(Extracted records)
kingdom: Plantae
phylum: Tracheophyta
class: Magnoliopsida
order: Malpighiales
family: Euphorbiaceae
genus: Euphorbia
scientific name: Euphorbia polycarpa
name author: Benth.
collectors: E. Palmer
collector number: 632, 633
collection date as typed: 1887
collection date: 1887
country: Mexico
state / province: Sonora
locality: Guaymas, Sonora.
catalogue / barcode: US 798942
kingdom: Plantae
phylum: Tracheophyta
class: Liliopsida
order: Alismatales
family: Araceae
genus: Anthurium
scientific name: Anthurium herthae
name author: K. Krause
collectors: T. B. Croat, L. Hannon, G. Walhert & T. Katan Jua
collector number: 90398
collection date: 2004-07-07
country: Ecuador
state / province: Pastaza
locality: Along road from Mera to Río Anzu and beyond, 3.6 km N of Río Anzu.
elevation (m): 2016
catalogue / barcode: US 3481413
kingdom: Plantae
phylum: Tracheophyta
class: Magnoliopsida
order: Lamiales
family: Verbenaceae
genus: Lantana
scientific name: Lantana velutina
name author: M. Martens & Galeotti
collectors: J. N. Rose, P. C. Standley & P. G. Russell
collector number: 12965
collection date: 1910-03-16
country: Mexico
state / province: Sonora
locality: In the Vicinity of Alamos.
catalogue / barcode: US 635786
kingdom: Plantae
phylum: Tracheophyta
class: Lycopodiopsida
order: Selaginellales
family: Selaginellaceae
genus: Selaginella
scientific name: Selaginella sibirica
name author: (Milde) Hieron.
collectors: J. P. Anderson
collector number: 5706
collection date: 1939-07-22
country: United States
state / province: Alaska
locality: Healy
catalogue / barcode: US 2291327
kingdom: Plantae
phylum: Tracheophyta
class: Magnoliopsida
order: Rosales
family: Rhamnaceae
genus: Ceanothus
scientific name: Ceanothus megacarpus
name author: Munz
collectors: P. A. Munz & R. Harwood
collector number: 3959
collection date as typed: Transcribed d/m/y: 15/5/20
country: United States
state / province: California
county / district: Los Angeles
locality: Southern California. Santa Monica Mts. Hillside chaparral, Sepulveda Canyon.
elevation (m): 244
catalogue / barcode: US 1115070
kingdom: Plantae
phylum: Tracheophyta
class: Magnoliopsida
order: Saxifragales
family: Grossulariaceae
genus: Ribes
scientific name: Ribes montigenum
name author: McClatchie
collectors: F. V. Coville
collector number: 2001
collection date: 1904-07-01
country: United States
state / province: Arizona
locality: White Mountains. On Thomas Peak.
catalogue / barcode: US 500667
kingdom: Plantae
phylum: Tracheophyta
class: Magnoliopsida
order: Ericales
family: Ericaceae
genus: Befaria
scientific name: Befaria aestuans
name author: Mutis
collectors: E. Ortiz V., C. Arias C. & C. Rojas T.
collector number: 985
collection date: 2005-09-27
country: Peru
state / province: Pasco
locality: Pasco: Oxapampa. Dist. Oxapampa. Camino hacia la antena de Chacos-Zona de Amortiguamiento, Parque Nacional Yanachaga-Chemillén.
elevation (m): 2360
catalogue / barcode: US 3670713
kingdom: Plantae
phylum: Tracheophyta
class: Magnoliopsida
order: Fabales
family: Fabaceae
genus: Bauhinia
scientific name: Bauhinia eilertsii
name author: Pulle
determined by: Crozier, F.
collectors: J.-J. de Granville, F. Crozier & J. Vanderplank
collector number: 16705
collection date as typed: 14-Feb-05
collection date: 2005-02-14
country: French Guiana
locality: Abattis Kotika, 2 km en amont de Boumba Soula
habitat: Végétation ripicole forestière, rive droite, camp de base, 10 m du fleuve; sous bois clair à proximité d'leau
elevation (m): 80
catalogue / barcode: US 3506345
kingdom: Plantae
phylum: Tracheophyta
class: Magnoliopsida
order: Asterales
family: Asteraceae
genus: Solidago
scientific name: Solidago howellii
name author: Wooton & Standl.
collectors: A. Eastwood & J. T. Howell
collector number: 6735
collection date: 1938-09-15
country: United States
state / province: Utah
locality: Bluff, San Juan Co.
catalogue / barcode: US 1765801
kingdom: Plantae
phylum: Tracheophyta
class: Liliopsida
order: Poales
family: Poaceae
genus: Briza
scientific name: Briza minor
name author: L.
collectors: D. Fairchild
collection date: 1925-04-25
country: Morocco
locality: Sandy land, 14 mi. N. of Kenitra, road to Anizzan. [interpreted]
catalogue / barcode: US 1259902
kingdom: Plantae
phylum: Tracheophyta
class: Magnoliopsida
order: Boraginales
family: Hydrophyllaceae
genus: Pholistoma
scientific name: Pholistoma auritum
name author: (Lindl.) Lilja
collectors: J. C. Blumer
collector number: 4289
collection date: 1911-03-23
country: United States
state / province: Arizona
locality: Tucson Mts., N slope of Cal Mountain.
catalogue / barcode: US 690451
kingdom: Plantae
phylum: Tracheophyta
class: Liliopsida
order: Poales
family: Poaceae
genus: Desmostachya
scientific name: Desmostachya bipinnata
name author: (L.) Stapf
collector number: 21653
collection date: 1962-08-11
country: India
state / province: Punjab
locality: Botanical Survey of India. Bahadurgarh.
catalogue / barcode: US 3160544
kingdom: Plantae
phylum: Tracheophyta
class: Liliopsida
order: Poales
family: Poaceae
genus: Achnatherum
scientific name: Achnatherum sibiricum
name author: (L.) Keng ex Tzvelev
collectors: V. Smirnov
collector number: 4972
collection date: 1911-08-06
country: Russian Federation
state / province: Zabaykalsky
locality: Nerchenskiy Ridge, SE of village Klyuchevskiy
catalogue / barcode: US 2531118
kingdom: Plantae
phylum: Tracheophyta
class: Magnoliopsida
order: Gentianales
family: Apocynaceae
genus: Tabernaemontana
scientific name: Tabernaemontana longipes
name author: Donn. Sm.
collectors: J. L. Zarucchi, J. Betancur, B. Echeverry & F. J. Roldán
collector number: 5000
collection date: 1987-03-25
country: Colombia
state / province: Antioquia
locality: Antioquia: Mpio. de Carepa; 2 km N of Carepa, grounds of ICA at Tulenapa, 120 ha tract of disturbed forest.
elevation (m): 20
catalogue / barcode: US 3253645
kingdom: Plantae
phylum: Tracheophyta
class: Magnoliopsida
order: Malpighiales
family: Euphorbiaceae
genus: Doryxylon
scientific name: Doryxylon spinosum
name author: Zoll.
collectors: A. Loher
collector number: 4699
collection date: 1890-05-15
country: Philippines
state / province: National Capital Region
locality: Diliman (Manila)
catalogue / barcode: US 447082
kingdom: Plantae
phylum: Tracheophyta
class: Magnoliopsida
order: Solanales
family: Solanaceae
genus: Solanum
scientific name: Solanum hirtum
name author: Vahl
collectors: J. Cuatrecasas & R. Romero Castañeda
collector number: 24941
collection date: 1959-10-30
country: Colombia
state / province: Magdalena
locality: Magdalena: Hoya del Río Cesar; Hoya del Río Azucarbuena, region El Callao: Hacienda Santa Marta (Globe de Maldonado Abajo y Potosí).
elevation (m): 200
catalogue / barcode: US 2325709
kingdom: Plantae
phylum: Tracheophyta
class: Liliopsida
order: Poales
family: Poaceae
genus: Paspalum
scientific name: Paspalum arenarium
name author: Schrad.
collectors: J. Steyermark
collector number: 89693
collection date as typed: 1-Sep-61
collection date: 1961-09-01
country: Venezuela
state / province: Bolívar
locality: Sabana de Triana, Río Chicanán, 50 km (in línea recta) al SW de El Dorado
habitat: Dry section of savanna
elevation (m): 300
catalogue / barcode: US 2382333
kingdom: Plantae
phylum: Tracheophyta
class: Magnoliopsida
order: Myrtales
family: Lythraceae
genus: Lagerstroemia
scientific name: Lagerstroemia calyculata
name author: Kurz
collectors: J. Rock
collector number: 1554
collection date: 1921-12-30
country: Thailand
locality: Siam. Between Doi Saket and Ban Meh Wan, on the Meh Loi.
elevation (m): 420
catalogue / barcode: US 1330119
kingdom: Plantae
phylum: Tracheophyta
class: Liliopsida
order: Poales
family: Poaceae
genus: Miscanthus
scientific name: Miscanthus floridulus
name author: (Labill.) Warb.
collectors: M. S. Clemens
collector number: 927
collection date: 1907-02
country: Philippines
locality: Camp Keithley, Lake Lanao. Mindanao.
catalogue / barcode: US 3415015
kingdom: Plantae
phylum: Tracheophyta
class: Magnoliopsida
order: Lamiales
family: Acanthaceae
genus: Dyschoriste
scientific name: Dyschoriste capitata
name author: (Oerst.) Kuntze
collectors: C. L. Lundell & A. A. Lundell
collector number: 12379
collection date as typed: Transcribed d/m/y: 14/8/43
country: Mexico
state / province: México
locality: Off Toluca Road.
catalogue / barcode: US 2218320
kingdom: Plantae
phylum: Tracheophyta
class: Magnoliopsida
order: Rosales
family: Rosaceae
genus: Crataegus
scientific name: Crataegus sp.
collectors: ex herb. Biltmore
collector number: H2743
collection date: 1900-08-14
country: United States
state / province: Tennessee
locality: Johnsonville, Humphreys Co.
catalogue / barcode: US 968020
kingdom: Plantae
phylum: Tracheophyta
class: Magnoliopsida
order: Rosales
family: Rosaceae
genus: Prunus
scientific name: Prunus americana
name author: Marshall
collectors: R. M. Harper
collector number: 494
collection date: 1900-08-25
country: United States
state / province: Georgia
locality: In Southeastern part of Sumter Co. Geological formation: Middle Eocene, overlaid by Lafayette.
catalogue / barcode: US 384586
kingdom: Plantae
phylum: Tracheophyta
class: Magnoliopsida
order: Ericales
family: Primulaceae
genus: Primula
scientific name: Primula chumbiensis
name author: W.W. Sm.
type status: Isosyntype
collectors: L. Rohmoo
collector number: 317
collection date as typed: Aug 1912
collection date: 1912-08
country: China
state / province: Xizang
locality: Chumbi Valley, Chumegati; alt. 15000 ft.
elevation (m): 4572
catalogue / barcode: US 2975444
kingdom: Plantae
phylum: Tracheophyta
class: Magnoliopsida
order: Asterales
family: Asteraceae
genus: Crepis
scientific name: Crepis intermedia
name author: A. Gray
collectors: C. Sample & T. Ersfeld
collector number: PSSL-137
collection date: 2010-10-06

Your objective
Arrange the lines of the material from the line with "scientific name: Achnatherum sibiricum" to the line with "genus: Tabernaemontana", both included, as a JSON list of strings with one string per line and blank lines omitted.

The solution
[
  "scientific name: Achnatherum sibiricum",
  "name author: (L.) Keng ex Tzvelev",
  "collectors: V. Smirnov",
  "collector number: 4972",
  "collection date: 1911-08-06",
  "country: Russian Federation",
  "state / province: Zabaykalsky",
  "locality: Nerchenskiy Ridge, SE of village Klyuchevskiy",
  "catalogue / barcode: US 2531118",
  "kingdom: Plantae",
  "phylum: Tracheophyta",
  "class: Magnoliopsida",
  "order: Gentianales",
  "family: Apocynaceae",
  "genus: Tabernaemontana"
]